Mozarts Don Giovanni – gut eingekocht
Erstaufführung 26. April 2001
Don Giovanni hat Hunger. Er ist unersättlich und vernascht alles, was des Weges kommt. Zielsicher folgt er seinem Instinkt. Die Verführung, eine kurze delikate Angelegenheit: Tasten, riechen, schmecken, und schon sind die besten Stücke sein. Doch diesmal treten ganz gegen den üblichen Verlauf Komplikationen auf. Die Frau ist widerspenstig, statt Küsse fliegen ihm nur Ohrfeigen zu, im Dunklen schleicht ein Schatten ums Bett, und zu guter Letzt taucht der rächende Vater auf. Da hilft nur mehr der Notausstieg. Ein kurzes Gemetzel, und schon hat der Spuk ein Ende.
essen & sterben heftet sich an die Sohlen von Don Giovanni, untersucht seine Liebes- und Tischsitten und riskiert dabei auch einen Blick auf die Personen, die ihm den Appetit verderben:
eine Dame, die sich vor Sehnsucht und Verlangen verzehrt; ein Bauer, der das Messer mit Heißhunger wetzt, seine geschwängerte Braut mit dem Stachel der Wollust im Fleisch; eine Frau, deren Selbstmordversuche zum Scheitern verurteilt sind und ihr Verlobter, der längst verlernt hat, wie man mit Messer und Gabel isst.

◆ Datensatz
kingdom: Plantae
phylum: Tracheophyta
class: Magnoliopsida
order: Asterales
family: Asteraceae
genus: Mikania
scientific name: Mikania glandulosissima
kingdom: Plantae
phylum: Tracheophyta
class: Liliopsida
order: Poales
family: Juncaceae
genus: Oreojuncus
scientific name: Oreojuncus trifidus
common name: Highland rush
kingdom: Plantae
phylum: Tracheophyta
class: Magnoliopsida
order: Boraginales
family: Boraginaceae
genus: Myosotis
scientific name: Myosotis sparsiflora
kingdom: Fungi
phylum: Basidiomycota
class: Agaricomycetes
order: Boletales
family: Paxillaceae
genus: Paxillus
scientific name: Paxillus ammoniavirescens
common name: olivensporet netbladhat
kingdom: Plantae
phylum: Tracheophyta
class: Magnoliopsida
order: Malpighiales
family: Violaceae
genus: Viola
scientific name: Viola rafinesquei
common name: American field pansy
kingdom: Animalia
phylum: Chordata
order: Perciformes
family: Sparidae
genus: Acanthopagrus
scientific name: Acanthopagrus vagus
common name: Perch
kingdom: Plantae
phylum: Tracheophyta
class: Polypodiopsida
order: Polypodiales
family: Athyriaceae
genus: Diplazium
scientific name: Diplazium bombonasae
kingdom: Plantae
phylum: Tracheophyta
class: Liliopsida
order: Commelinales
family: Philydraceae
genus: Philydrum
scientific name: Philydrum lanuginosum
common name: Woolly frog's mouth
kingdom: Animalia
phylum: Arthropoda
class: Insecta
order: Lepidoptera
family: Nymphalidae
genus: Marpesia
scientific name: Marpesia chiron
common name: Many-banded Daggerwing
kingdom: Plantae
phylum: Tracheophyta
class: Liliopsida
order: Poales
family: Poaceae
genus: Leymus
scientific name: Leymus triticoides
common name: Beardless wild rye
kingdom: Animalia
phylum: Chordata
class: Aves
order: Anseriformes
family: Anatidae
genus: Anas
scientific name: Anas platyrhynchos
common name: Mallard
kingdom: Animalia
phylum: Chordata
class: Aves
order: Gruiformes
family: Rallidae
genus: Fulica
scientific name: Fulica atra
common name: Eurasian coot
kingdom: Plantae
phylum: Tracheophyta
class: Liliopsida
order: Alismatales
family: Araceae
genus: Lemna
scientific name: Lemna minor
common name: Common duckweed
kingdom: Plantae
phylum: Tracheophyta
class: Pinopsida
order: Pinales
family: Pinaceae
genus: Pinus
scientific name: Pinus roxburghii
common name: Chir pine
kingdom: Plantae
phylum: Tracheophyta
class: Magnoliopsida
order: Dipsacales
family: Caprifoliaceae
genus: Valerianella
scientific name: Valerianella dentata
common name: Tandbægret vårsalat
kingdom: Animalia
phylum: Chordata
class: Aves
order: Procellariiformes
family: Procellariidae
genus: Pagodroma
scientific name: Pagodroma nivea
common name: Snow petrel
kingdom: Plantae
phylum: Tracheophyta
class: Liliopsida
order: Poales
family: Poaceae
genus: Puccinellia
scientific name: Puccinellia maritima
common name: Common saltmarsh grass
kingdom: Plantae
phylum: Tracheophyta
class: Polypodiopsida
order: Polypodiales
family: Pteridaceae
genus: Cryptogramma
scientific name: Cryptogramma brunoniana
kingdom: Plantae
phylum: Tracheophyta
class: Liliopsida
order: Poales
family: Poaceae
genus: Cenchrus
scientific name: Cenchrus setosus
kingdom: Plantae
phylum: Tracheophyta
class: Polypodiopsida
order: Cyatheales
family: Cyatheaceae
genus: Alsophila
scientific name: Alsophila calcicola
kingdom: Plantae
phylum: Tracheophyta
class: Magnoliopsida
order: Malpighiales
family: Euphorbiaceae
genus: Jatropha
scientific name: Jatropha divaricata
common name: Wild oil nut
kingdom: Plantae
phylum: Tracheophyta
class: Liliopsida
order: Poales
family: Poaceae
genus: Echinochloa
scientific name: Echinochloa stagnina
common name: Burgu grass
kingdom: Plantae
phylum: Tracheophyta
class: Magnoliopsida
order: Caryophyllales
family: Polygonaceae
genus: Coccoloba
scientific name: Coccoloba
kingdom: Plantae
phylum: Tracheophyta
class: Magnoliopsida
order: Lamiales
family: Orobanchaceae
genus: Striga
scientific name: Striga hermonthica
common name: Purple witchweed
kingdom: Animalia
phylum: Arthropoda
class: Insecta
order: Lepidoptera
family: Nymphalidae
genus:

◆ Auszuführende Aufgaben
a. Erläutern Sie in ein bis drei Sätzen, weshalb Don Giovanni laut dem Text zu Don Giovanni diesmal nur noch der Notausstieg bleibt.
b. Beantworten Sie anhand des Textes zu Don Giovanni jede Frage knapp:
(i) An welchem Datum fand die Erstaufführung statt?
(ii) Was fliegt Don Giovanni bei der widerspenstigen Frau statt Küssen zu?
(iii) Was hat der Verlobte der Frau, deren Selbstmordversuche scheitern, längst verlernt?
c. Führen Sie den Text zu Don Giovanni im Anschluss an seinen letzten Satz weiter.
Für das Folgende sind die Zeilen ohne Belang.

◆ Antworten in Reihenfolge
a. Diesmal treten ganz gegen den üblichen Verlauf Komplikationen auf. Die Frau ist widerspenstig, statt Küssen fliegen ihm Ohrfeigen zu, im Dunklen schleicht ein Schatten ums Bett, und zuletzt taucht der rächende Vater auf.

b.
(i) Am 26. April 2001.
(ii) Ohrfeigen.
(iii) Wie man mit Messer und Gabel isst.

c.
Sind das die Gestalten, die den Mythos Don Giovanni zur Strecke bringen werden? Damit sie in ihrem Kampf nicht ganz verloren sind, begleitet sie noch ein anständiger Herr auf dem Weg durch ihr Trübsal. Er versucht mittels Gebet und Kirchengesängen zu Enthaltsamkeit und Fasten anzuregen und so die Kräfte zu einen.
essen und sterben träumt Mozarts Oper und wagt ein Experiment: Mozarts Melodien schwingen stets im Raum, in ihnen steckt der Kern der Oper. Die Instrumentierung eröffnet eine vollkommen neue Welt verbotener Klänge und verborgener Formen: die Musik verwandelt sich über den Walzer zum Tango, klingt dann wieder klassisch, um sich sofort minimalistisch aufzulösen. Sie tastet sich sanft an die Partitur heran, spürt den ersten Geschmack auf, zerkaut und zerkleinert sie genussvoll, um daraus etwas Unerhörtes zu schaffen.
Ein Abend, der sich einer ständigen Wandlung unterzieht,
ein Abend wie essen & sterben.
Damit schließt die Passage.